Farming families in Northern Ireland are best served when the NI Executive and Assembly are in place, and where decisions can be made by locally elected decision makers. Nevertheless, the current mandate is going to be judged on delivery and specifically on what it has delivered for farmers. The biggest achievement was the agreement to ringfence the Sustainable Agriculture Programme budget (SAP) of over £300 million. Credit must be given to Minister Muir and the role he played in that, as well as the other Executive parties and the UFU’s own efforts. Apart from this specific achievement, the widespread feeling is that this mandate has delivered very little apart from stalemate on issues and a style of trench warfare on others, whereby UFU and wider industry have had to stand with a shield over the farming community, protecting it from many pieces of shrapnel.

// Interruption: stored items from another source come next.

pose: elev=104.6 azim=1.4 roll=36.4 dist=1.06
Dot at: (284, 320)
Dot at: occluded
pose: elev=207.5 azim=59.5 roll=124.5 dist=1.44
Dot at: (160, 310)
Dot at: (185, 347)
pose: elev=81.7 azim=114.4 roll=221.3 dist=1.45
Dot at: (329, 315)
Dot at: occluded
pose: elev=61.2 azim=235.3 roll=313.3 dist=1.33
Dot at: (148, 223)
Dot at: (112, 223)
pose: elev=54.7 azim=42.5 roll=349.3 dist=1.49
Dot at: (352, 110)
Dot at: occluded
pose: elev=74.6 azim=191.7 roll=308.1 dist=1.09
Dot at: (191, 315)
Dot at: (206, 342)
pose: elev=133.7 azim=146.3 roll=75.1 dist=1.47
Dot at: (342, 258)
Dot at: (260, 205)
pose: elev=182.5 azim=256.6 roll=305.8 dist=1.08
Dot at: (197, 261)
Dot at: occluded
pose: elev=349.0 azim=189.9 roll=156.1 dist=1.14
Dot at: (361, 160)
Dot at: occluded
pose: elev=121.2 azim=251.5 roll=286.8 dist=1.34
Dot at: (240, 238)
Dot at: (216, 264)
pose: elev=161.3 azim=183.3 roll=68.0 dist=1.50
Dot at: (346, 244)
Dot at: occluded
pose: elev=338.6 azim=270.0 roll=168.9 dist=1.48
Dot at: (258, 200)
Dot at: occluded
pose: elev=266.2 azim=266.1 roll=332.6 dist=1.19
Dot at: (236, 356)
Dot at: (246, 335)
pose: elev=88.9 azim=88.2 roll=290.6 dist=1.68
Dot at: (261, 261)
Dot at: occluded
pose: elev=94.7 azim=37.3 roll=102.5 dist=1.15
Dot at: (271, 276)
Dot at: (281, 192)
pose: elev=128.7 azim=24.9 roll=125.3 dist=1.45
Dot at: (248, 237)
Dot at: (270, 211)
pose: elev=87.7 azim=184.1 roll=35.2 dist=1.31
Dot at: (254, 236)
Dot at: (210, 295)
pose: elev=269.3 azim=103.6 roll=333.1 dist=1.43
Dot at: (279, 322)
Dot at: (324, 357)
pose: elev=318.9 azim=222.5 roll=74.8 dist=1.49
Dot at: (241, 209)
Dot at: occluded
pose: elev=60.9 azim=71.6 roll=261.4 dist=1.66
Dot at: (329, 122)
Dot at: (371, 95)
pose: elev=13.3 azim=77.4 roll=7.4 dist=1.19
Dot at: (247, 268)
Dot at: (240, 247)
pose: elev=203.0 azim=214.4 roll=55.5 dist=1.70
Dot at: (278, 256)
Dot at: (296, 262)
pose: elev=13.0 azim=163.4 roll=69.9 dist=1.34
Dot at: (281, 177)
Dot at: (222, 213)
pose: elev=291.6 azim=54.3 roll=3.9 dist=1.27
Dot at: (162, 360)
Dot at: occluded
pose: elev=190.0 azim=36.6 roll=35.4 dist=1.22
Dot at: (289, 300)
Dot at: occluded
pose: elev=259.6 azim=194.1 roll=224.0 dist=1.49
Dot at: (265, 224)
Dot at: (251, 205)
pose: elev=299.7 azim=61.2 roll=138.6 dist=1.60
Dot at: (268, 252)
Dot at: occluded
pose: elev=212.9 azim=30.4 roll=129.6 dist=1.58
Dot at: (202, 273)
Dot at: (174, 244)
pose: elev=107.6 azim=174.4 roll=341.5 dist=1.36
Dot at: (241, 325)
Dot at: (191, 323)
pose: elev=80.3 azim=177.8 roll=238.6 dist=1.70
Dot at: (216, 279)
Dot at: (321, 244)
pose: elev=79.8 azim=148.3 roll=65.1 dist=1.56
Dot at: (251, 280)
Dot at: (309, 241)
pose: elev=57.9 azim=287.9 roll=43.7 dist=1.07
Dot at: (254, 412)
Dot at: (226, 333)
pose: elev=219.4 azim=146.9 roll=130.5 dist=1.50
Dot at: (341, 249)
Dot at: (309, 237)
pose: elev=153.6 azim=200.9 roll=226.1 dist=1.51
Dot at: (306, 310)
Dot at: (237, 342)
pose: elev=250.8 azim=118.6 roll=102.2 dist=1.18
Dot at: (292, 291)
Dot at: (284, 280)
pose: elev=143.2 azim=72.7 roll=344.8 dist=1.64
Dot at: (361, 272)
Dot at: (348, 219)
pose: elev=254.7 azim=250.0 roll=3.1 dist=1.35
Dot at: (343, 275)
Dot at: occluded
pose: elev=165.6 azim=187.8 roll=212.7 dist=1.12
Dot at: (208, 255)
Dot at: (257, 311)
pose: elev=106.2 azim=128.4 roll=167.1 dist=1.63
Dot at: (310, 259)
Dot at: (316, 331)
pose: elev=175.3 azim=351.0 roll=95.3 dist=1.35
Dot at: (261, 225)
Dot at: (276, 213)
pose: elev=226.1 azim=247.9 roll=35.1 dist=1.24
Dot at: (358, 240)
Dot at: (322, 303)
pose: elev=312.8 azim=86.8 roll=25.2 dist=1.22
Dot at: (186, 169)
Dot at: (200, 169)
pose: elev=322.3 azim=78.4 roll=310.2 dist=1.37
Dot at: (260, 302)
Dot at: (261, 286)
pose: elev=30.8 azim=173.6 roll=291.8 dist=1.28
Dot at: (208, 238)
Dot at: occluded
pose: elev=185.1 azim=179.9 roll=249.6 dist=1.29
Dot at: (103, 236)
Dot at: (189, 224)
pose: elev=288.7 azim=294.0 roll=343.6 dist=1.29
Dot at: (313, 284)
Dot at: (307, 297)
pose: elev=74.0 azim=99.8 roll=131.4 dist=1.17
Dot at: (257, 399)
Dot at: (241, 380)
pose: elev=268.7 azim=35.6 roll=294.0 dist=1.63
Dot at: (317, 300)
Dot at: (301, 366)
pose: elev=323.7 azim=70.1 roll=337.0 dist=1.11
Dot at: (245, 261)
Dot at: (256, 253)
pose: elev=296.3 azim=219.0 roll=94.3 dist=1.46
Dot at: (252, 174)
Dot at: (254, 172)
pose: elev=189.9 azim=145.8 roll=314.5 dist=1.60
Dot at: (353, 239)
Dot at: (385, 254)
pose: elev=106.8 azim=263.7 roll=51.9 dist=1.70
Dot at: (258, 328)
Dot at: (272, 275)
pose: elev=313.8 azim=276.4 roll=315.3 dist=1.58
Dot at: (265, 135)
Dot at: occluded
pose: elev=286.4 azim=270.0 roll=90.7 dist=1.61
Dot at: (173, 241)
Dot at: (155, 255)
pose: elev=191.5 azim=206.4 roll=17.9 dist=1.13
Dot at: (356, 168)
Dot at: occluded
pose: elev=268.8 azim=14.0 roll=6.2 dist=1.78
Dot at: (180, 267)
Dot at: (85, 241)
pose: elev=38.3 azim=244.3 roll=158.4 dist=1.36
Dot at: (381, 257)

Etched into the memory of every farmer in Northern Ireland was the shambolic end of the last Assembly Mandate, which resulted in the disastrous Climate Change Act (Northern Ireland) 2022. The Act was a combination of the very worst of policymaking in Northern Ireland and an episode not to be repeated. However, one must ask whether lessons have lessons be learnt? Specifically on the Climate Change Act, there is widespread private acceptance that targets are not going to be met, albeit with the political class left scratching their heads as to what happens next. On other controversial policy matters, our politicians, the elected decision makers, should pause the process until the next Assembly mandate, as opposed to rushing through ill-thought-out policy.
The prominence of Agriculture in the upcoming months will be an interesting debate to follow as the election creeps ever closer. Following the UFU vote on no confidence in DAERA, an action which shook the system. The other political parties outside of the Alliance party were deeply concerned about the direction of travel of the relationship between the department and the farming community. Some in the farming community are convinced Agriculture will be a top-tier election issue, although when issues around education, health, and lack of infrastructure arise, will farming be centre stage?
UFU have established an election committee to plan and prepare ahead of the next local government and NI Assembly Elections. This work is essential to organising political events over the next year, creating manifestos, and most importantly, lobbying the political parties to adopt policies which are in the best interests of the farming families and achieve cross-party consensus on policy matters which any future NI Executive would have to pass into law.
Finally, and most importantly, our key ask is that those parties that support productive agriculture will make a concerted effort to take on the responsibility of serving as DAERA Minister and for all three parts of the department, agriculture, the environment and rural affairs, whilst also restoring trust and confidence back into relationships. Everything else flows from this outcome.